Si j’avais à raconter tout ce qui s’est passé autour de
l’écriture de « Le roman du SEL », il me faudrait sans doute concevoir un livre
bien plus volumineux que « Le roman du SEL » lui-même. Il y a eu des vilenies et
des jolies choses que je n’ai jamais évoquées dans mon livre. Comme les deux se
sont équilibrées, je me suis dit « ex æquo » et la vie continue. Puisque j’ai
décidé de consacrer un site à ce « livre culte » qu’est « Le roman du SEL », il
me revient à l’esprit des tas de souvenirs. Je vous les livre spontanément
puisque je n’ai pas de secrets pour vous.
« Le roman du SEL » s’est d’abord appelé « Sucrons-nous grâce au
SEL ». C’était une simple plaquette de 60 pages destinée aux adhérents de
l’association. Qu’est-ce qu’elle a provoqué comme remous ! J’avais écrit cette
plaquette comme l’aurait fait un législateur qui souhaite fixer un code respecté
par tout le monde. J’ai rencontré l’hostilité. L’hostilité parce que, dans
toutes les organisations sociales, ceux qui sont d’accord, ne s’expriment
jamais. Ils sont heureux de vivre, un point c’est tout. Si vous leur montrez
comment faire, vous ne les épaterez pas. Par contre, ceux qui sont mal dans
leurs baskets, braillent.
Je les ai donc écouté brailler.
Je me suis dit : « J’ai envie de brailler aussi ».
J’ai donc écrit « Le roman du SEL ».
Ceux qui braillaient se sont tus ! J’ai fait la connaissance
d’autres brailleurs. Beaucoup m’ont exprimé leur haine par téléphone. Je n’ai
pas de traces à fournir de leurs états d’âmes belliqueux. D’autres m’ont écrit.
Ceux-là, ce sont les courageux car, pour écrire, il faut réunir beaucoup de
qualités et j’en sais quelque chose.
Il y a des écrits qui m’ont fait mal, très mal… Comme je suis un
costaud et que je suis le Bayard de l’Ecriture, je m’en suis vite remis.
Aujourd’hui, plusieurs années après, je n’ai en mémoire que deux courriers qui
m’ont vraiment fait saigner le cœur.

_Extrait de données_
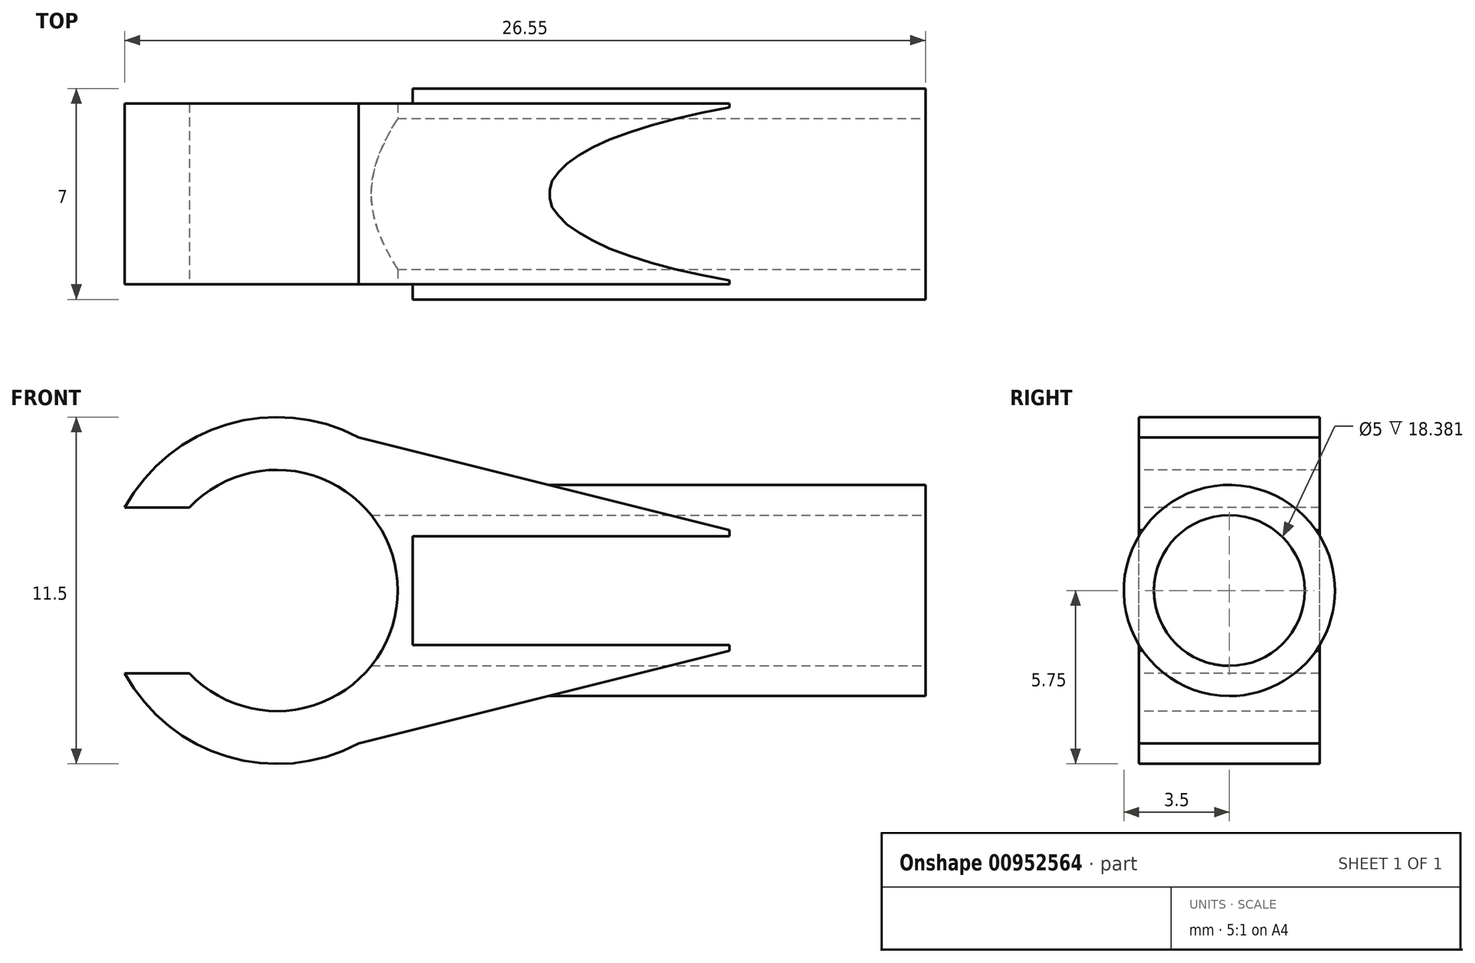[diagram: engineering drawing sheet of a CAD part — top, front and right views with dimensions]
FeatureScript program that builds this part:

_Consigne_
Recopiez mot pour mot le passage choisi, de « Je les ai donc » jusqu'à « saigner le cœur. » inclus. Le matériel fourni ne joue aucun rôle ici.

_Corrigé_
Je les ai donc écouté brailler.
Je me suis dit : « J’ai envie de brailler aussi ».
J’ai donc écrit « Le roman du SEL ».
Ceux qui braillaient se sont tus ! J’ai fait la connaissance
d’autres brailleurs. Beaucoup m’ont exprimé leur haine par téléphone. Je n’ai
pas de traces à fournir de leurs états d’âmes belliqueux. D’autres m’ont écrit.
Ceux-là, ce sont les courageux car, pour écrire, il faut réunir beaucoup de
qualités et j’en sais quelque chose.
Il y a des écrits qui m’ont fait mal, très mal… Comme je suis un
costaud et que je suis le Bayard de l’Ecriture, je m’en suis vite remis.
Aujourd’hui, plusieurs années après, je n’ai en mémoire que deux courriers qui
m’ont vraiment fait saigner le cœur.